Segmental Attention Decoding With Long Form Acoustic Encodings
This addresses a fundamental problem in speech processing for models handling long audio inputs, though it appears incremental as it builds on existing attention-based methods.
The paper tackled the incompatibility of attention-based encoder-decoder models with long-form acoustic encodings by proposing modifications like injecting positional encodings and long-form training, which closed the accuracy gap between continuous and segmented encodings.

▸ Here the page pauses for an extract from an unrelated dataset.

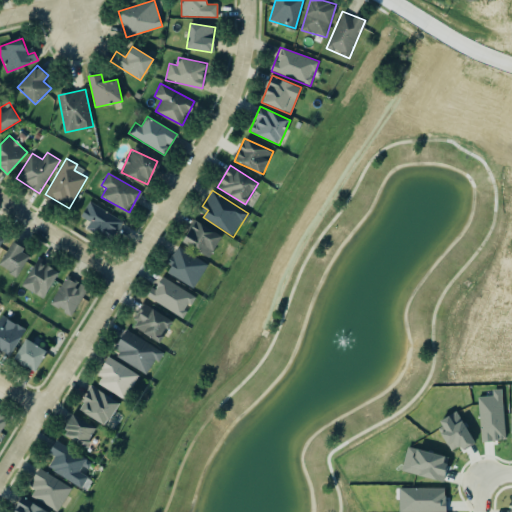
[(90,221),(86,227),(113,240),(123,219),(88,202),(81,217),(90,221)]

We address the fundamental incompatibility of attention-based encoder-decoder (AED) models with long-form acoustic encodings. AED models trained on segmented utterances learn to encode absolute frame positions by exploiting limited acoustic context beyond segment boundaries, but fail to generalize when decoding long-form segments where these cues vanish. The model loses ability to order acoustic encodings due to permutation invariance of keys and values in cross-attention. We propose four modifications: (1) injecting explicit absolute positional encodings into cross-attention for each decoded segment, (2) long-form training with extended acoustic context to eliminate implicit absolute position encoding, (3) segment concatenation to cover diverse segmentations needed during training, and (4) semantic segmentation to align AED-decoded segments with training segments. We show these modifications close the accuracy gap between continuous and segmented acoustic encodings, enabling auto-regressive use of the attention decoder.